The horse racing industry argues that the number of horses dying is low considering the number of horses racing, but this begs the question, how many is too many? Horses are being injured and killed on tracks all around the country, sometimes more at one track than another in one year, sometimes fewer, but it is never-ending.
In addition to the horses who are killed racing or training, or of other race-related illnesses, there is the much higher number of thoroughbreds that are sent to slaughter for food.
A Horse's Life
Horses are social, herd animals but thoroughbreds are often kept in stalls in “shedrows” for up to 23 hours per day. Though they may see horses passing by they are effectively isolated.

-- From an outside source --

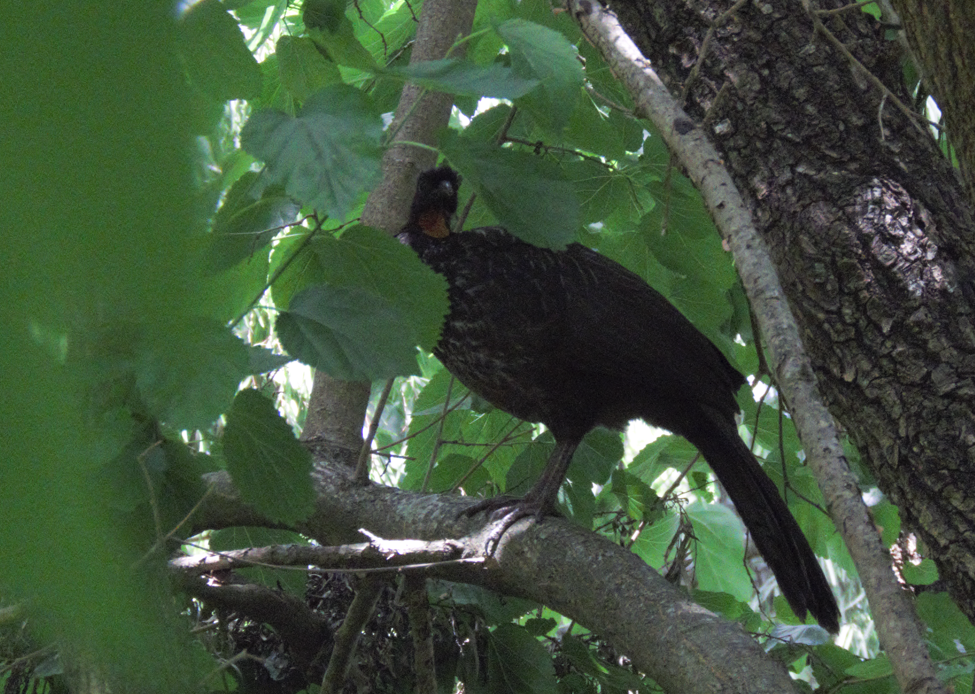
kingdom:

When confined for long periods of time with insufficient companionship, in an environment that prevents instinctive herd behavior and grazing, they suffer both mentally and physically.
Follow The Money
Horse racing is a poorly regulated multi-billion dollar global industry were racehorses are bred to be used and discarded because there is always a new crop of foals to take their place.
As long as there is so much money to be made in breeding, racing and slaughtering horses for meat, the brutally will continue.
If more than 10,000 thoroughbreds dying every year is the reality of this sport, then what is a $2 bet really costing?
It is a pivotal moment in the history of horse racing. What once was the most popular sport in America now struggles to maintain an audience. Some say for racing to survive it must reinvent itself from the ground up, while others contend there is no hope of that happening and racing is beyond reform. Ultimately, it is the fans who will decide whether it is racing or compassion that is "cool as ever."